Figure 7. Inhibition of Gsk3β protects against glucose and palmitate-induced apoptosis in MIN6 cells.

MIN6 cells were infected with 100, 200, or 400 MOI of adenovirus expressing a catalytically inactive mutant of the human Gsk3β (Adv-Gsk3βKM) or adenovirus expressing GFP (Adv-GFP) 24 hours prior to palmitate treatment. Cells were treated with 25 mM glucose and with either 0.5% BSA or 400 µM PA+0.5% BSA for 24 hours. A GFP control was placed on either end of the blot to facilitate comparison of control and Adv-Gsk3βKM. (A) Western blots using the indicated antibodies, with relative expression of Pdx1 normalized over α-Tubulin, and expression levels of cleaved Caspase3 normalized over α-tubulin. (B) Percentage of Propidium Iodide incorporation (n = 3, means ± S.E.M., *p<0.05, *** p<0.001).

Figure 8. Working diagram illustrating some of the key steps involved in “glucolipotoxicity” of β-cells.

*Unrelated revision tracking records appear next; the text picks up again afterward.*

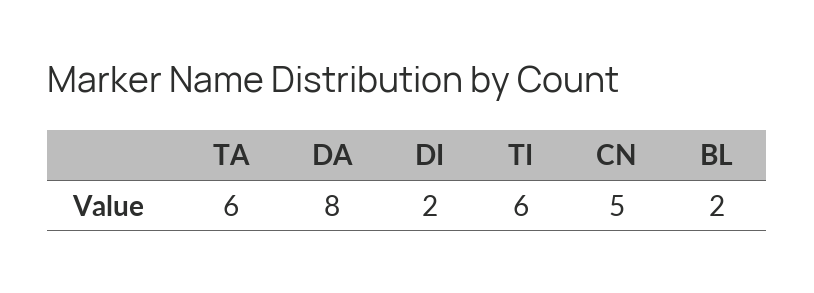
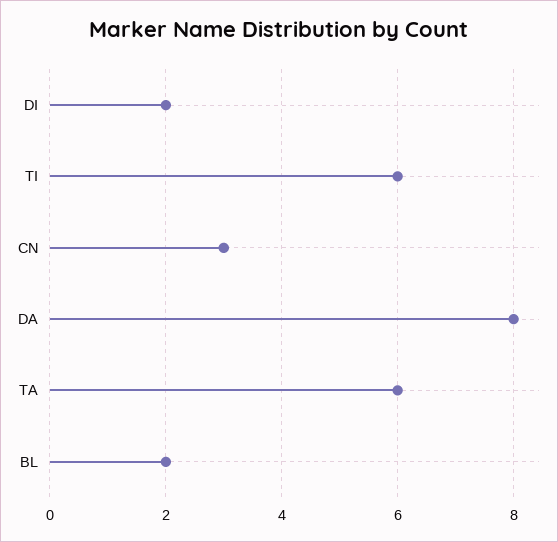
CN: 5 -> 3

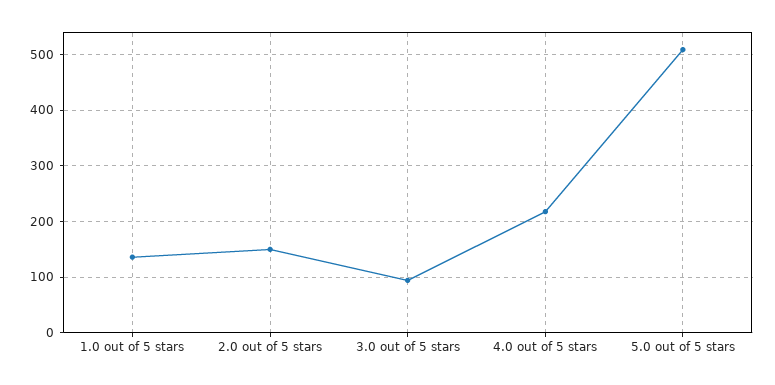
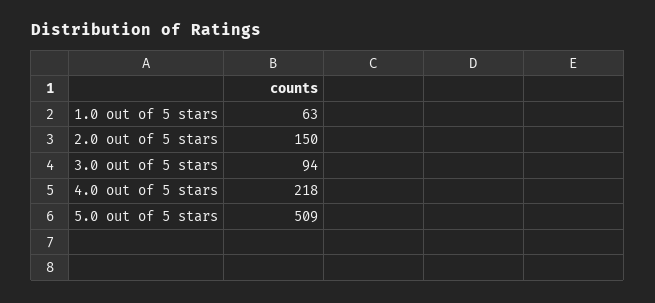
1.0 out of 5 stars: 140 -> 63

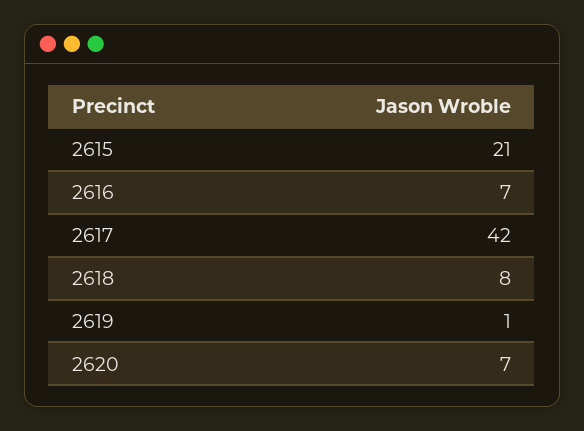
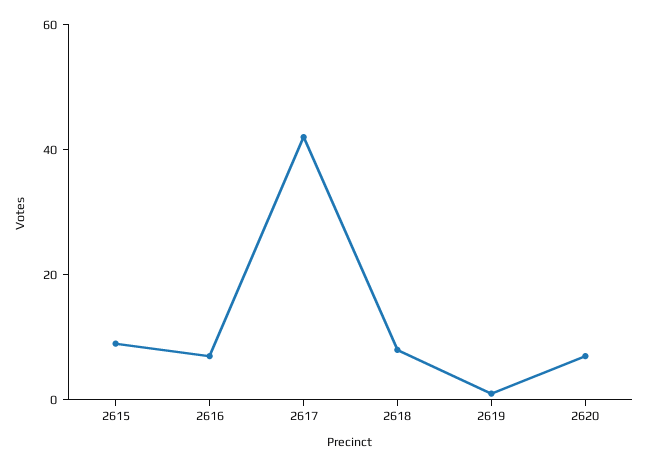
2615: 21 -> 10

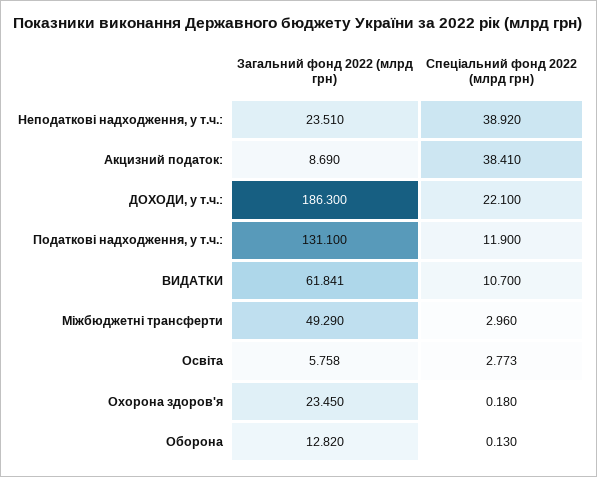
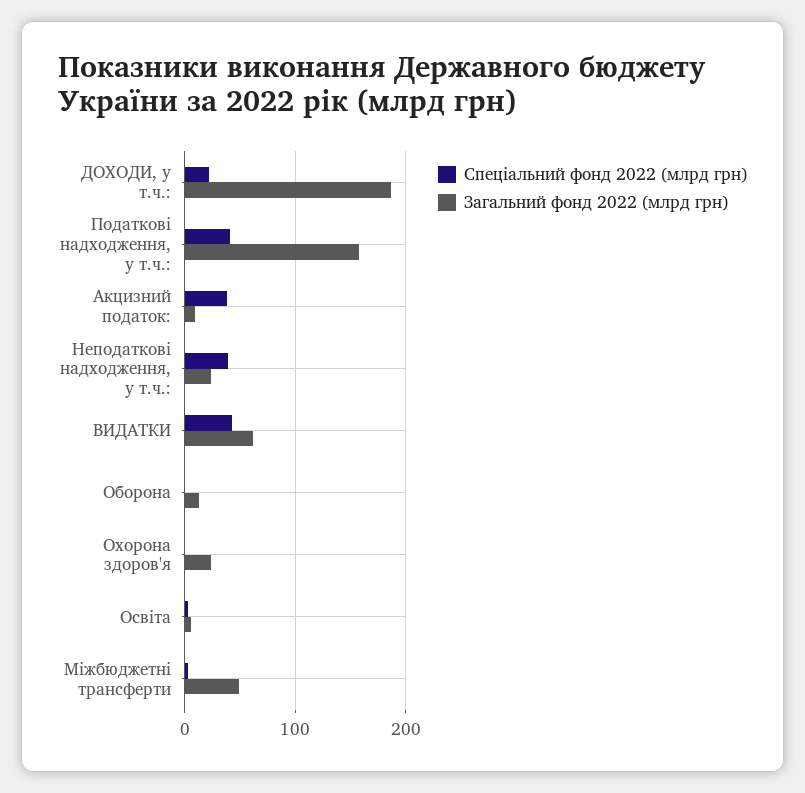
Загальний фонд 2022 (млрд грн), Податкові надходження, у т.ч.:: 131.1 -> 160
Спеціальний фонд 2022 (млрд грн), Податкові надходження, у т.ч.:: 11.9 -> 40
Спеціальний фонд 2022 (млрд грн), ВИДАТКИ: 10.7 -> 40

High glucose and FFA together result in a vicious negative cycle that ultimately promotes β-cell death. As suggested by our findings, high glucose addition to FFA treated β-cells results in much more activation of SREBP1 than glucose alone. SREBP1 enhances ACC expression with generation of malonyl-CoA which impairs FFA oxidation. This in turn leads to augmented ER stress with further activation of ER-localized SREBP1 as a result of degradation of the anchoring protein Insig1. The excess non-metabolized FFA due to more impairment of FFA oxidation would partition in ER membranes compounding ER stress. In addition to SREBP1, ER stress activates ATF3. Both nuclear SREBP1 and ATF3 result in inhibition of IRS2, with concomitant impairment of insulin signaling, activation of Gsk3β and reduction of Pdx1 leading to apoptosis.